En termes de soutien financier, le Népal et l'Inde ont augmenté les transferts en nature et en espèces aux ménages pauvres et aux travailleurs du secteur informel, et l'Indonésie a élargi les subventions aux services publics pour les familles à faible revenu.

Les autorités thaïlandaises ont mis en place une stratégie sur trois mois, dans le cadre de laquelle 153 millions de dollars US ont été transférés chaque mois à 10 millions d'agriculteurs et 16 millions de travailleurs non couverts par les programmes de sécurité sociale par le biais de plateformes de paiement numériques. 
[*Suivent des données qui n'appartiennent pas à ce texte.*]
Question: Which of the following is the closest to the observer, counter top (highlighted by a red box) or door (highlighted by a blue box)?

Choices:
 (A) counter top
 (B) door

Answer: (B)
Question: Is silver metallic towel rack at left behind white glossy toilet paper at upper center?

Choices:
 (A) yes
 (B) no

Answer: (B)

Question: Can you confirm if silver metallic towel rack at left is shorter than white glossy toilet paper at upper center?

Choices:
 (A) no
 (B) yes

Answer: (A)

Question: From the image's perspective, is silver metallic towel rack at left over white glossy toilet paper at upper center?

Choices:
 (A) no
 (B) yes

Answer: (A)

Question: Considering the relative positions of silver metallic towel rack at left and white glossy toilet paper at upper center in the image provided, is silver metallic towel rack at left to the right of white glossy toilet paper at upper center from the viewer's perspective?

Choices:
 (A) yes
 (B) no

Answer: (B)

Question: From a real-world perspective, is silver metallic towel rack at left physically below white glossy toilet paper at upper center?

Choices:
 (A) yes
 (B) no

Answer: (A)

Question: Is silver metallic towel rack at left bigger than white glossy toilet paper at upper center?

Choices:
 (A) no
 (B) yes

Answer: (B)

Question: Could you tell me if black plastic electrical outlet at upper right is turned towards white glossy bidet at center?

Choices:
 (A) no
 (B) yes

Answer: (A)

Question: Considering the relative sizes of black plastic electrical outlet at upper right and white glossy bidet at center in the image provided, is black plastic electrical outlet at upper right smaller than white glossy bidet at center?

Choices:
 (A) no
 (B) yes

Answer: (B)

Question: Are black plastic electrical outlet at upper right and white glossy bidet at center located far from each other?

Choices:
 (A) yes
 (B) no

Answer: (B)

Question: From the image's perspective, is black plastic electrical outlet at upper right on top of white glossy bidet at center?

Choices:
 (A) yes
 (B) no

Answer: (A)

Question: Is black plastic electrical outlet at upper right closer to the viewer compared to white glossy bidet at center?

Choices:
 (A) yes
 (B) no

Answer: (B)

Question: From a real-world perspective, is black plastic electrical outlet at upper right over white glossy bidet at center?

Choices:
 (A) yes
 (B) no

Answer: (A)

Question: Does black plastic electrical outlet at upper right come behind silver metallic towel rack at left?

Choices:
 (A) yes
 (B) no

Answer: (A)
Afin de soutenir à la fois les entreprises et les travailleurs, la Malaisie a lancé des subventions spéciales pour les microentreprises de moins de cinq employés, dans un contexte où l'on craint que le ralentissement économique ne contraigne de nombreuses micro, petites et moyennes entreprises du secteur formel à fermer, ce qui aurait pour effet d'étendre le secteur informel. 

Un « nouveau pacte » pour les travailleurs du secteur informel 

Ces initiatives coïncident en grande partie avec un appel du Forum économique mondial à élaborer un « nouveau pacte » post-pandémique pour l'Asie - où se trouve la plus grande main-d'œuvre informelle du monde - qui prévoit une protection accrue des travailleurs informels. 

Dans le cadre de son plan, le FEM a souligné la nécessité d'étendre la couverture des soins de santé et des infrastructures de santé publique, notamment en ce qui concerne la fourniture d'eau potable et d'installations sanitaires ; d'améliorer et d'étendre les réseaux de soutien social et de sécurité ; et d'accroître les investissements dans la capacité et la bande passante numériques, les plateformes numériques pour l'éducation et les services financiers étant considérées comme essentielles pour assurer la sécurité économique des ménages à faible revenu. 

Si la mise en œuvre d'un tel plan au niveau mondial nécessitera une volonté politique considérable, il est essentiel de garantir le bien-être des travailleurs les plus vulnérables du monde.